◆ Task data:

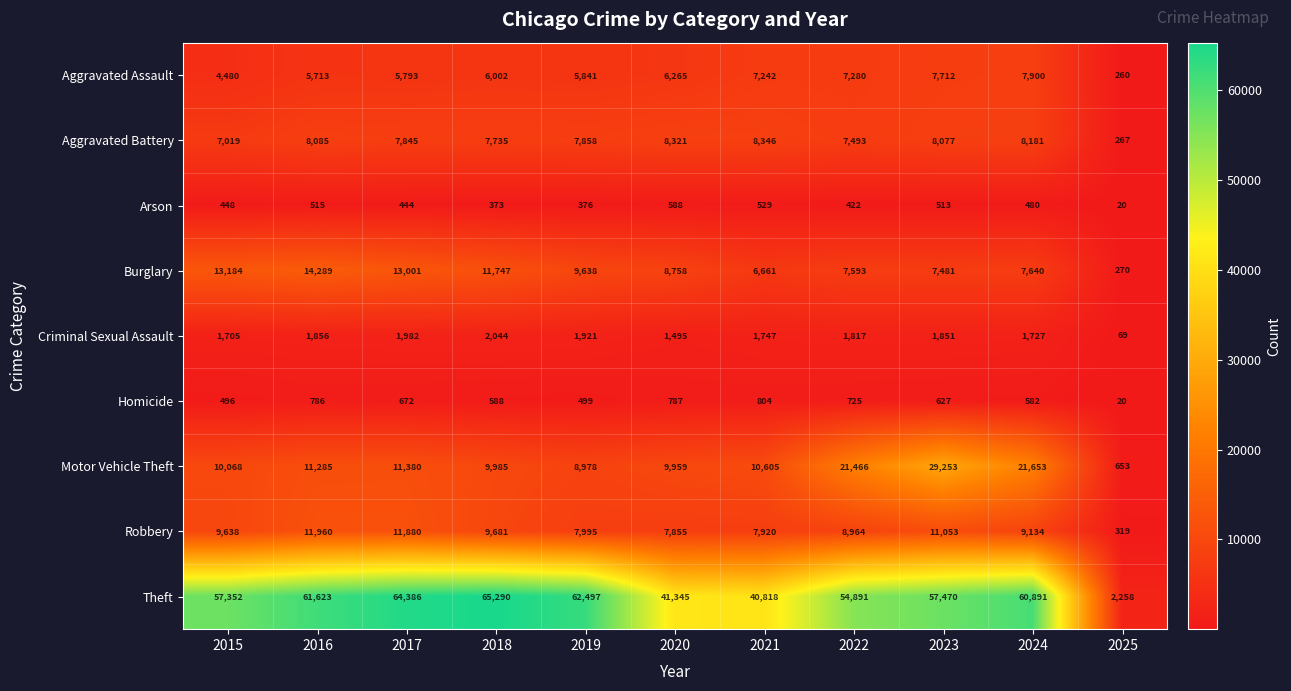

Which series changed the most between 2018 and 2019?

Theft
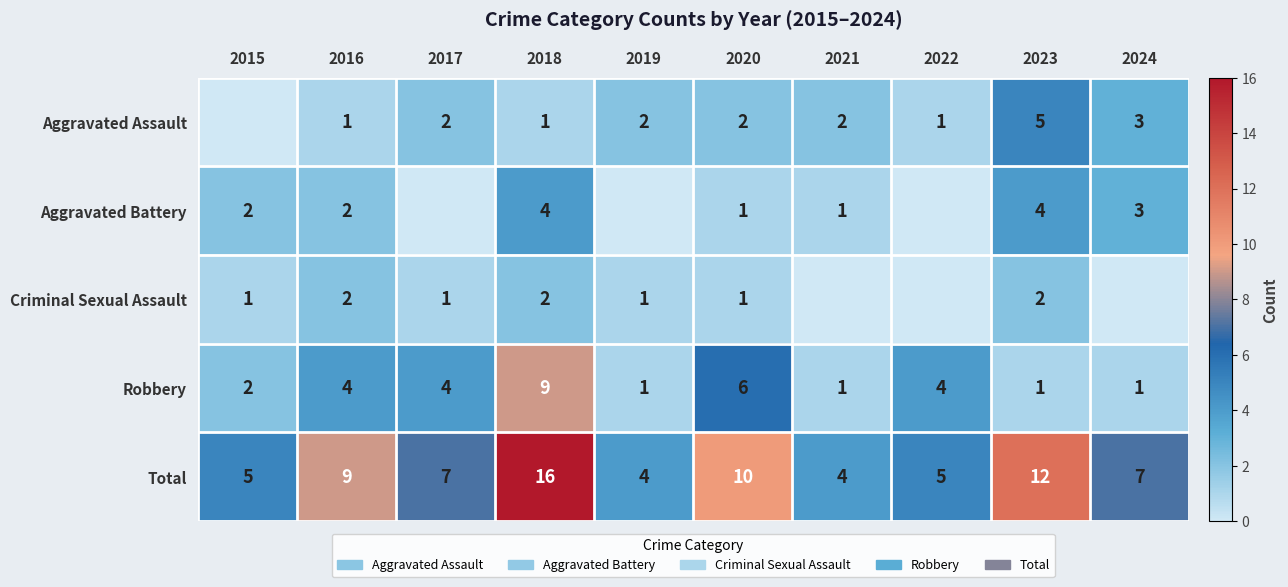

What value does the Total series have at 2021?

4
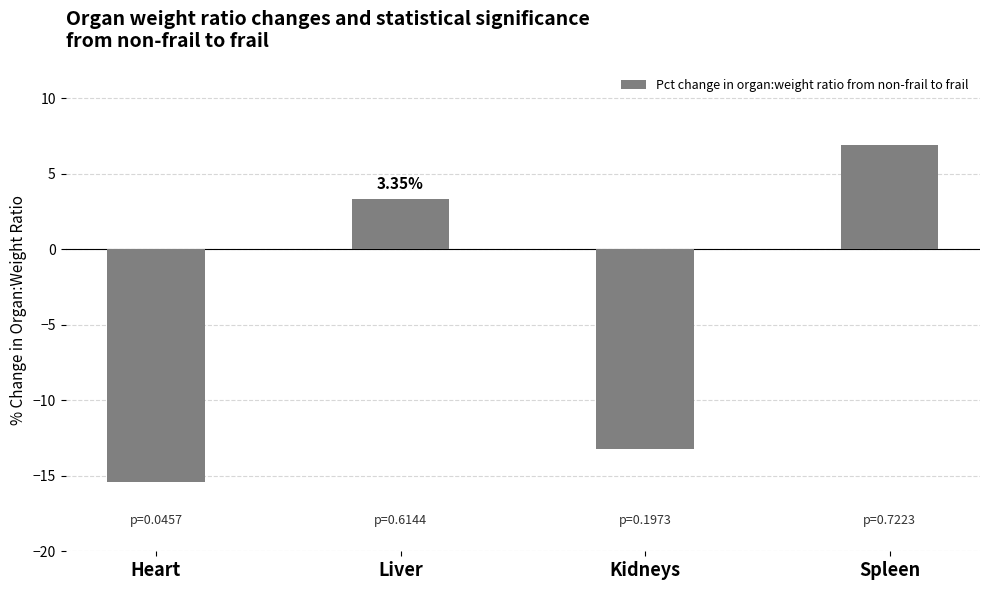

What is the label of the 3rd bar from the right?

Liver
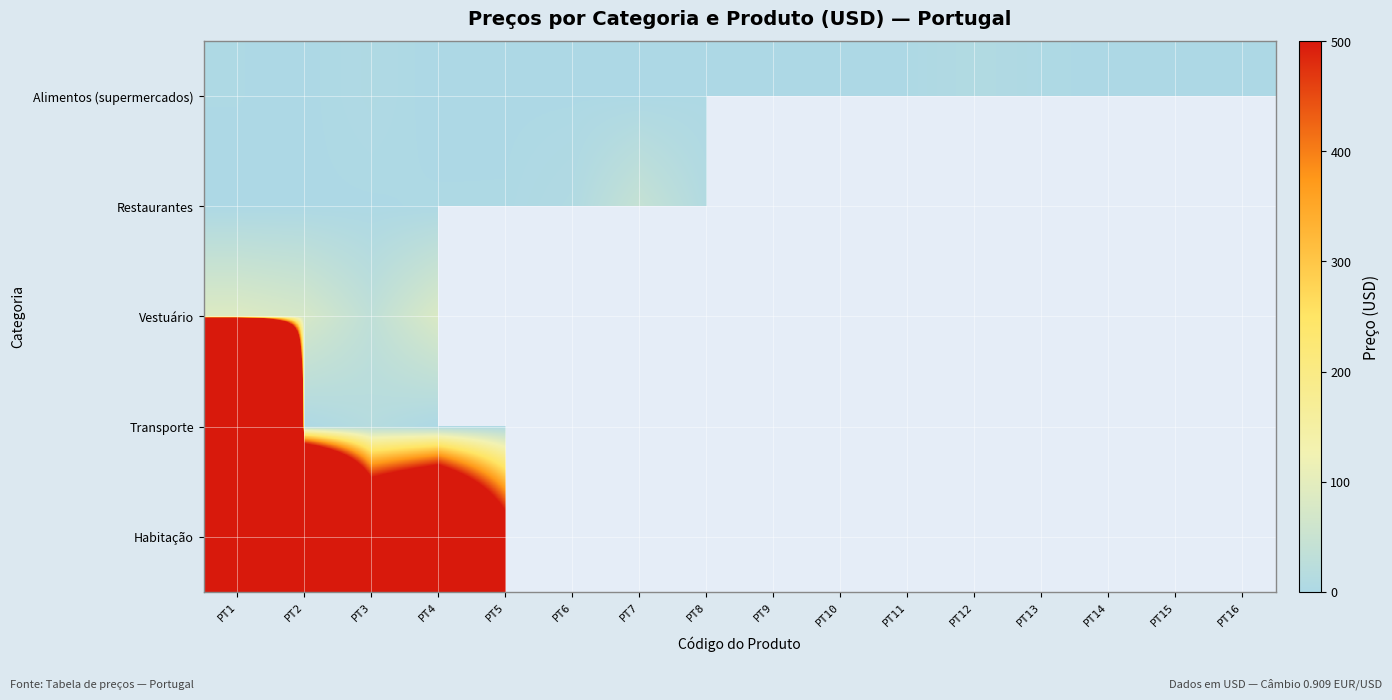

Reading right to left, what are all the values shown in this chart?

Alimentos (supermercados): PT16=0.9	PT15=1.3	PT14=1.2	PT13=2.5	PT12=8.8	PT11=1.9	PT10=1.3	PT9=1.5	PT8=1.9	PT7=1.2	PT6=1.3	PT5=1.2	PT4=0.6	PT3=4.4	PT2=1.2	PT1=2.0
Restaurantes: PT16=0.0	PT15=0.0	PT14=0.0	PT13=0.0	PT12=0.0	PT11=0.0	PT10=0.0	PT9=0.0	PT8=9.9	PT7=44.0	PT6=7.7	PT5=2.2	PT4=2.3	PT3=1.6	PT2=1.6	PT1=1.1
Vestuário: PT16=0.0	PT15=0.0	PT14=0.0	PT13=0.0	PT12=0.0	PT11=0.0	PT10=0.0	PT9=0.0	PT8=0.0	PT7=0.0	PT6=0.0	PT5=0.0	PT4=81.4	PT3=33.3	PT2=73.7	PT1=86.9
Transporte: PT16=0.0	PT15=0.0	PT14=0.0	PT13=0.0	PT12=0.0	PT11=0.0	PT10=0.0	PT9=0.0	PT8=0.0	PT7=1.9	PT6=44.0	PT5=3.9	PT4=0.9	PT3=16.5	PT2=2.1	PT1=29689.8
Habitação: PT16=0.0	PT15=0.0	PT14=0.0	PT13=0.0	PT12=0.0	PT11=0.0	PT10=0.0	PT9=0.0	PT8=0.0	PT7=0.0	PT6=0.0	PT5=648.8	PT4=1429.5	PT3=1055.6	PT2=3188.9	PT1=2199.2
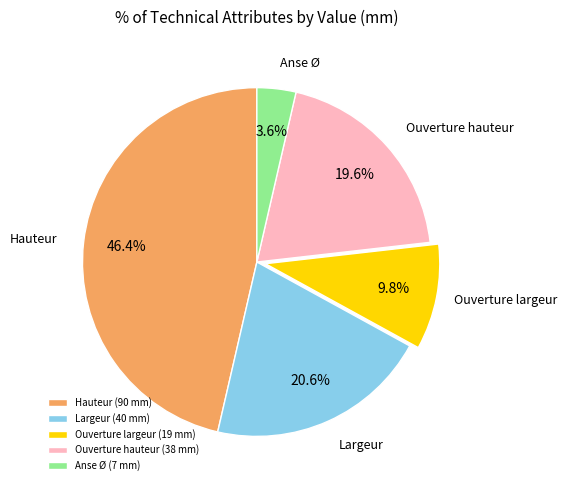

What portion of the pie excludes Ouverture hauteur?

80.4%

◆ Problem description: Reproduce all of the rows above, renaming "series" to "category" wherever it occurs and leaving everything else unchanged. Omit the pictures.

◆ Expected output:
Which category changed the most between 2018 and 2019?

Theft

What value does the Total category have at 2021?

4

What is the label of the 3rd bar from the right?

Liver

Reading right to left, what are all the values shown in this chart?

Alimentos (supermercados): PT16=0.9	PT15=1.3	PT14=1.2	PT13=2.5	PT12=8.8	PT11=1.9	PT10=1.3	PT9=1.5	PT8=1.9	PT7=1.2	PT6=1.3	PT5=1.2	PT4=0.6	PT3=4.4	PT2=1.2	PT1=2.0
Restaurantes: PT16=0.0	PT15=0.0	PT14=0.0	PT13=0.0	PT12=0.0	PT11=0.0	PT10=0.0	PT9=0.0	PT8=9.9	PT7=44.0	PT6=7.7	PT5=2.2	PT4=2.3	PT3=1.6	PT2=1.6	PT1=1.1
Vestuário: PT16=0.0	PT15=0.0	PT14=0.0	PT13=0.0	PT12=0.0	PT11=0.0	PT10=0.0	PT9=0.0	PT8=0.0	PT7=0.0	PT6=0.0	PT5=0.0	PT4=81.4	PT3=33.3	PT2=73.7	PT1=86.9
Transporte: PT16=0.0	PT15=0.0	PT14=0.0	PT13=0.0	PT12=0.0	PT11=0.0	PT10=0.0	PT9=0.0	PT8=0.0	PT7=1.9	PT6=44.0	PT5=3.9	PT4=0.9	PT3=16.5	PT2=2.1	PT1=29689.8
Habitação: PT16=0.0	PT15=0.0	PT14=0.0	PT13=0.0	PT12=0.0	PT11=0.0	PT10=0.0	PT9=0.0	PT8=0.0	PT7=0.0	PT6=0.0	PT5=648.8	PT4=1429.5	PT3=1055.6	PT2=3188.9	PT1=2199.2

What portion of the pie excludes Ouverture hauteur?

80.4%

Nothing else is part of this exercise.